Plutôt facétieux que face aux cieux.

L’image d’ouverture, intitulée « la tendresse », a été obtenue à partir d’un cliché de feuilles de poirier, réalisé en automne. Des feuilles encore sur l’arbre, les couleurs qui ressemblent à des coups de feutre sont bien naturelles, je n’ai touché à rien.

Ma fâcheuse habitude de me situer bien souvent au deuxième degré, c’est-à-dire au deuxième étage, me vaut quelques incompréhensions tenaces. Ceux qui me visitent en croyant me rencontrer au rez-de-chaussée, ressortent sans me trouver vraiment. Parfois, on m’assure du contraire de mes dires, on me rassure sur mes propos, on me remet sur les bons rails alors que je viens de m’amuser sur des mots promenés. Oui, je me promène avec les mots et les idées, je vadrouille en leur compagnie pour occuper l’espace de mes envies facétieuses. Souvent ce sont des boutades, j’ai l’impression de gambader dans l’herbe fraîche du printemps. Je me sens primesautier un peu grisé par l’air pur d’un vagabondage idéel. Je voyage avec le monde des idées sans me soucier de toujours coller aux choses dites sérieuses. C’est ce que l’on appelle un facétieux.

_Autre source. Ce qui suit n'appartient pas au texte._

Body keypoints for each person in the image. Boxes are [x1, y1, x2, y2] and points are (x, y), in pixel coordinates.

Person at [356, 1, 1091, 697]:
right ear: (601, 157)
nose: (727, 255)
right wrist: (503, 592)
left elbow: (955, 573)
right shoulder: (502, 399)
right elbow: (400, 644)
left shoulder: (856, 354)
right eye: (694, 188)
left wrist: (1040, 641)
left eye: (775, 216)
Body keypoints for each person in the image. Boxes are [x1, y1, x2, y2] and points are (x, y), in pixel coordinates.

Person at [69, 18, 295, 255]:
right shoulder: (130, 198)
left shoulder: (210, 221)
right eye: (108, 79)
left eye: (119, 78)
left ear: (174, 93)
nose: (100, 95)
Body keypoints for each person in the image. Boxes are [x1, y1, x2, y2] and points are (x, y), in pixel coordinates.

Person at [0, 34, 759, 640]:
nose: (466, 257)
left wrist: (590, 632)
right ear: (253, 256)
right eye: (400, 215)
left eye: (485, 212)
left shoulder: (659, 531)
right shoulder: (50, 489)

Dans un monde où les dirigeants ne dirigent plus rien, où les riches deviennent gros riches pendant que les autres font du surplace ou régressent, où l’on a l’impression de voter perpétuellement pour la peste contre le choléra, il ne sert à rien de disserter sérieusement. Je me suis réfugié dans la dérision quand d’autres plongent dans la métaphysique pour y trouver salut.

S’il m’arrive aussi d’évoquer l’idée de Dieu alors que je suis agnostique, c’est parfaitement normal. Un agnostique fréquente plus souvent cette énigme divine que le commun des croyants. Il doute et le doute n’arrange rien, il est en perpétuel questionnement. On croit que le doute rassure alors qu’il inquiète le plus souvent. Le croyant, pour qui l’idée divine est acquise, peut dormir tranquille sans y songer à chaque instant. L’athée s’en fiche royalement, il a fermé la porte qui mène au paradis. Seul l’agnostique s’interroge perpétuellement sans jamais franchir un pas vers le oui ou le non. Qui peut se targuer de certitude dans un domaine qui n’a rien d’une science exacte ? On nage dans l’émotion pure. 

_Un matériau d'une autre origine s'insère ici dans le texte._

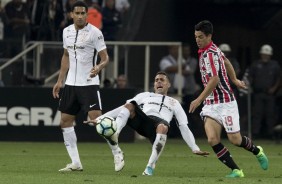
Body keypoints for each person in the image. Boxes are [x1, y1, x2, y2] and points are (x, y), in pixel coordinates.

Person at [87, 71, 209, 175]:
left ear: (169, 84)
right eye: (156, 80)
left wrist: (194, 147)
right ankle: (115, 132)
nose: (159, 82)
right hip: (143, 120)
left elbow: (183, 126)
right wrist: (100, 119)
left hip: (158, 126)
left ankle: (150, 167)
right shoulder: (145, 95)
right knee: (129, 105)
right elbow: (122, 108)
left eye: (162, 80)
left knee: (163, 127)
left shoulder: (174, 102)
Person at [189, 20, 269, 178]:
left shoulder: (210, 54)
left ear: (209, 36)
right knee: (212, 139)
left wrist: (198, 100)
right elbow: (226, 61)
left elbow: (214, 80)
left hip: (226, 102)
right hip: (211, 104)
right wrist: (235, 80)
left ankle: (257, 151)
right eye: (196, 37)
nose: (197, 40)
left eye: (200, 37)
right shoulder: (212, 49)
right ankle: (236, 170)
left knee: (235, 140)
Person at [52, 1, 109, 172]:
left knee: (97, 121)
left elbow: (105, 57)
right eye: (77, 13)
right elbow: (65, 56)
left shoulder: (95, 33)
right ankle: (75, 162)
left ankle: (116, 151)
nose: (80, 16)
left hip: (88, 83)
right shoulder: (66, 32)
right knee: (65, 121)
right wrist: (59, 80)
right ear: (71, 15)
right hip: (70, 83)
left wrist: (99, 67)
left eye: (83, 13)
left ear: (86, 14)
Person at [248, 44, 281, 139]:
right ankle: (255, 134)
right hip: (258, 93)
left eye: (267, 54)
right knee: (257, 114)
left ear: (270, 55)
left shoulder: (275, 65)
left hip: (270, 94)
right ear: (261, 54)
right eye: (264, 54)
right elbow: (250, 77)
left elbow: (279, 78)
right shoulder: (255, 64)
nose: (265, 56)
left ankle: (270, 134)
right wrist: (249, 86)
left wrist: (274, 88)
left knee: (270, 114)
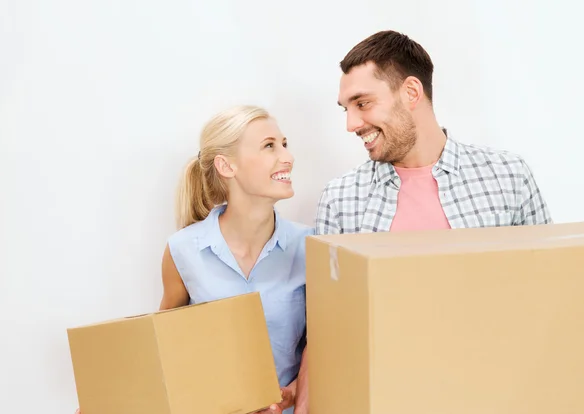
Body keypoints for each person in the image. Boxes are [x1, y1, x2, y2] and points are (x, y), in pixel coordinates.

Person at [293, 29, 552, 411]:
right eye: (345, 108)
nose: (351, 124)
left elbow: (549, 296)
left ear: (411, 93)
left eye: (362, 103)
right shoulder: (340, 199)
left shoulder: (508, 176)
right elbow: (326, 329)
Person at [74, 105, 312, 414]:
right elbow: (161, 351)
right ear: (227, 166)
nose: (287, 156)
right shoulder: (182, 250)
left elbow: (326, 345)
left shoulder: (312, 245)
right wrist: (109, 400)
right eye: (269, 146)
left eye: (284, 144)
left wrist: (292, 394)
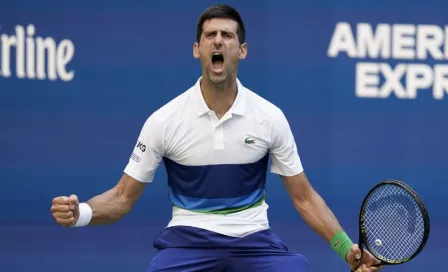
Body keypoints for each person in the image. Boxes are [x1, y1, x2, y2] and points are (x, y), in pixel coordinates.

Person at [50, 4, 383, 272]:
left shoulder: (269, 117)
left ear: (242, 50)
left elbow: (305, 198)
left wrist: (346, 250)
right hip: (186, 240)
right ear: (198, 50)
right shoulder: (164, 121)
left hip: (254, 239)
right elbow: (123, 197)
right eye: (210, 36)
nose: (218, 41)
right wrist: (81, 213)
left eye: (227, 35)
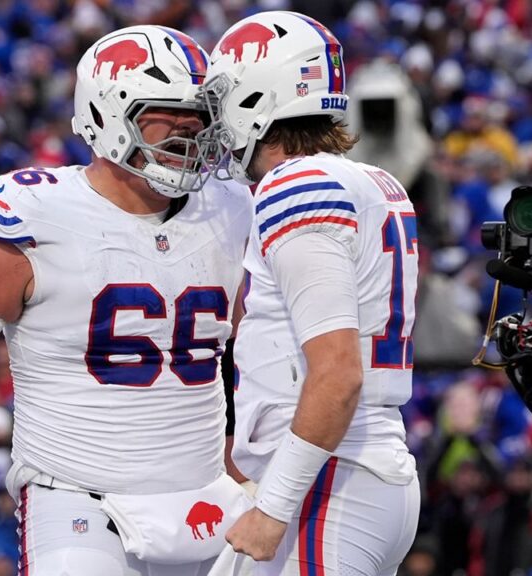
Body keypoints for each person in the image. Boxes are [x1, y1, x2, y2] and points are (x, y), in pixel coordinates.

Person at [0, 25, 253, 576]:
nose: (189, 127)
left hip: (206, 498)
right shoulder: (37, 214)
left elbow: (252, 360)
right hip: (77, 500)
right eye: (166, 111)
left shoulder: (233, 207)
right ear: (106, 114)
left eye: (198, 113)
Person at [200, 11, 419, 576]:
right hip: (346, 471)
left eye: (224, 98)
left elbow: (338, 373)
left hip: (331, 480)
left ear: (256, 98)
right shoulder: (371, 179)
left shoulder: (296, 185)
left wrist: (274, 507)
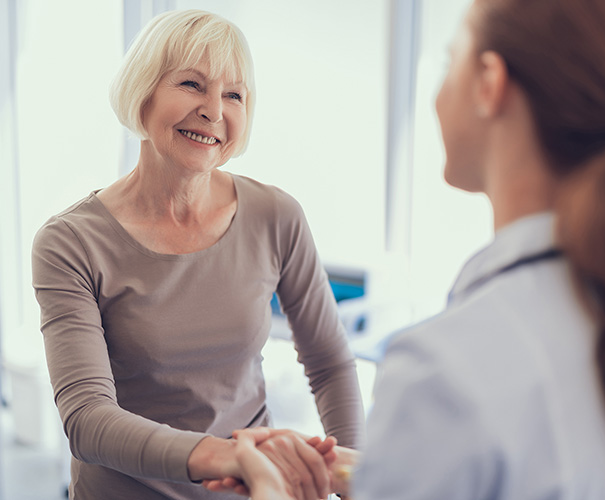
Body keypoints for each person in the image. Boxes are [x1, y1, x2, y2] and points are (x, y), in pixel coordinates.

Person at [214, 0, 605, 498]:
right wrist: (367, 470)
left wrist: (275, 491)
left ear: (490, 83)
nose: (439, 89)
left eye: (450, 59)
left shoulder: (445, 369)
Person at [31, 9, 364, 500]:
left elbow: (330, 362)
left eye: (233, 95)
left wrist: (358, 474)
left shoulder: (276, 215)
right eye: (191, 84)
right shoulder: (70, 243)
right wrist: (226, 455)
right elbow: (87, 418)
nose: (213, 110)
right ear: (142, 93)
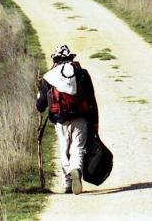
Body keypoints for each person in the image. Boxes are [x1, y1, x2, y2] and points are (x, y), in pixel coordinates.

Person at [36, 45, 99, 194]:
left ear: (56, 59)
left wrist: (39, 98)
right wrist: (95, 121)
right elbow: (91, 100)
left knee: (64, 149)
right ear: (71, 58)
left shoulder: (50, 77)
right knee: (78, 147)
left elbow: (41, 105)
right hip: (81, 117)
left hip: (60, 119)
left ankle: (67, 184)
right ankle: (76, 168)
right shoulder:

C’est en retrouvant une ancienne photo que m’est venue cette idée d’écriture.

J’avais les moustaches pointées vers le ciel et cela a duré une grande partie de ma vie avant que j’aille chez une coiffeuse. Elle devait m’arranger les moustaches, d’un coup de tondeuse, elle a fait pelouse rase. Imaginez que cela arrivât à Dali qui les avait assurées au prix fort ! Comment aurait-il encore frémi au chocolat Lanviiin ! Une manne sonnante et trébuchante se serait effondrée d’un seul coup. Voyez, lâchez-moi la bride un seul instant et le naturel revient au triple galop. Mon penchant badin surgit sans même que je m’en rendre compte.

En voyant mon image, j’ai tout de suite pensé à un sourcier avec sa fourche de coudrier, qui cherche de l’eau. Mes moustaches chercheraient-elles le ciel obstinément, sans le savoir ? Je ne pense pas, elles étaient censées me donner un air souriant en permanence, plus souvent un air coquin, destiné à accentuer mon versant joyeux, non frivole et non frimeur, je vous l’assure.

Sans mes moustaches daliennes aujourd’hui, je reste un grand facétieux quelques fois face aux cieux.

Je préfère profiter pleinement de mon voyage sur terre.
Si Dieu existe c’est bien son affaire !

En pensant ainsi, j’ai l’impression d’être plus respectueux que quiconque à l’endroit d’une existence divine. L’idée me dépasse, alors je reste à ma place. Un tout puissant existant, qui contient tout, hors du temps, ne peut en aucune manière être atteint, ni touché, par nos bêtises d’ici-bas. Il connait déjà nos frasques à venir, nous perdons notre temps en conjectures inappropriées.
Souhaite-t-il qu’on l’adore, qu’on le prie, qu’on l’adule ? Quel dieu fragile serait-il, affublé de tous ces travers humains ?

J’ai désormais les moustaches basses, à la gauloise, elles indiquent bien que je vise la terre, le ras des pâquerettes. C’est mon paradis préféré.

Je le concède, je suis parfois difficile à suivre avec toutes mes cabrioles. Je n’invite personne à m’écouter mais savoir qu’on me lit me suffit amplement, m’encourage à raconter mon voyage loin des cieux.